YOUR ASSIGNMENT:
Please return the records below exactly as they appear, leaving every picture out.

╭──

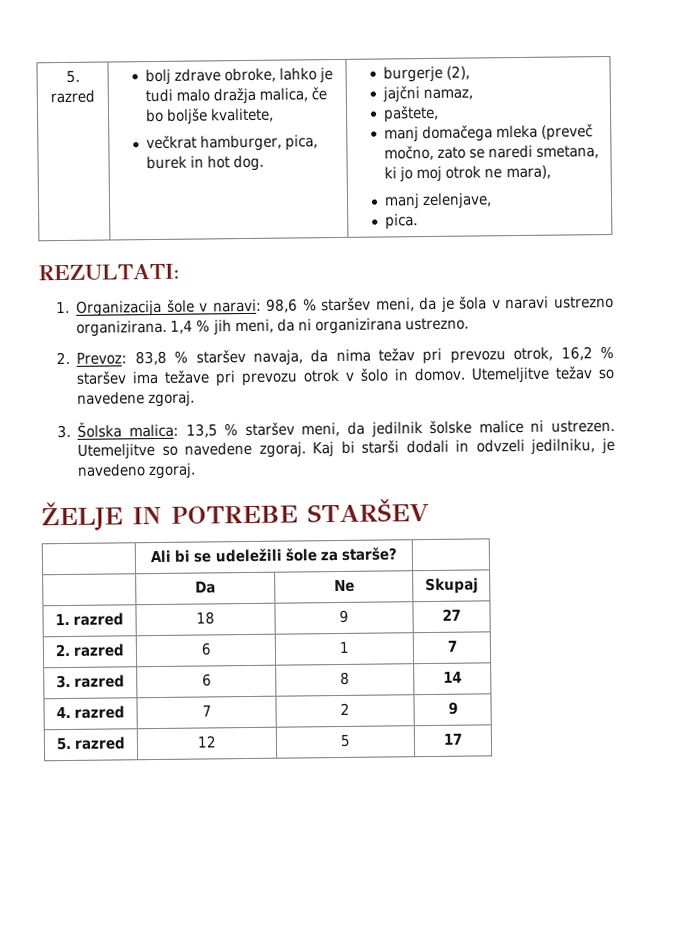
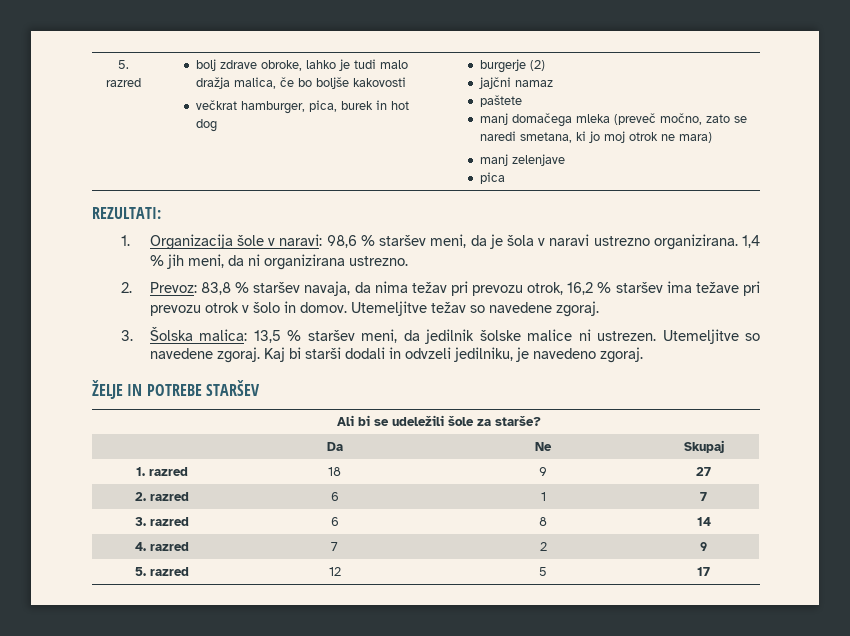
[210,107,275,123] kvalitete, -> [352,77,406,87] kakovosti
[233,154,265,172] dog. -> [195,119,217,132] dog
[446,65,471,80] (2), -> [529,60,545,71] (2)
[423,88,474,101] [383,105,440,123] namaz, // paštete, -> [514,80,553,87] [479,95,522,107] namaz // paštete
[505,164,551,180] [384,192,493,210] [385,213,419,230] mara), // manj zelenjave, // pica. -> [678,132,712,143] [479,154,565,166] [479,172,505,184] mara) // manj zelenjave // pica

╰──

FINISHED EXERCISE:
[210,107,275,123] kvalitete, -> [352,77,406,87] kakovosti
[233,154,265,172] dog. -> [195,119,217,132] dog
[446,65,471,80] (2), -> [529,60,545,71] (2)
[423,88,474,101] [383,105,440,123] namaz, // paštete, -> [514,80,553,87] [479,95,522,107] namaz // paštete
[505,164,551,180] [384,192,493,210] [385,213,419,230] mara), // manj zelenjave, // pica. -> [678,132,712,143] [479,154,565,166] [479,172,505,184] mara) // manj zelenjave // pica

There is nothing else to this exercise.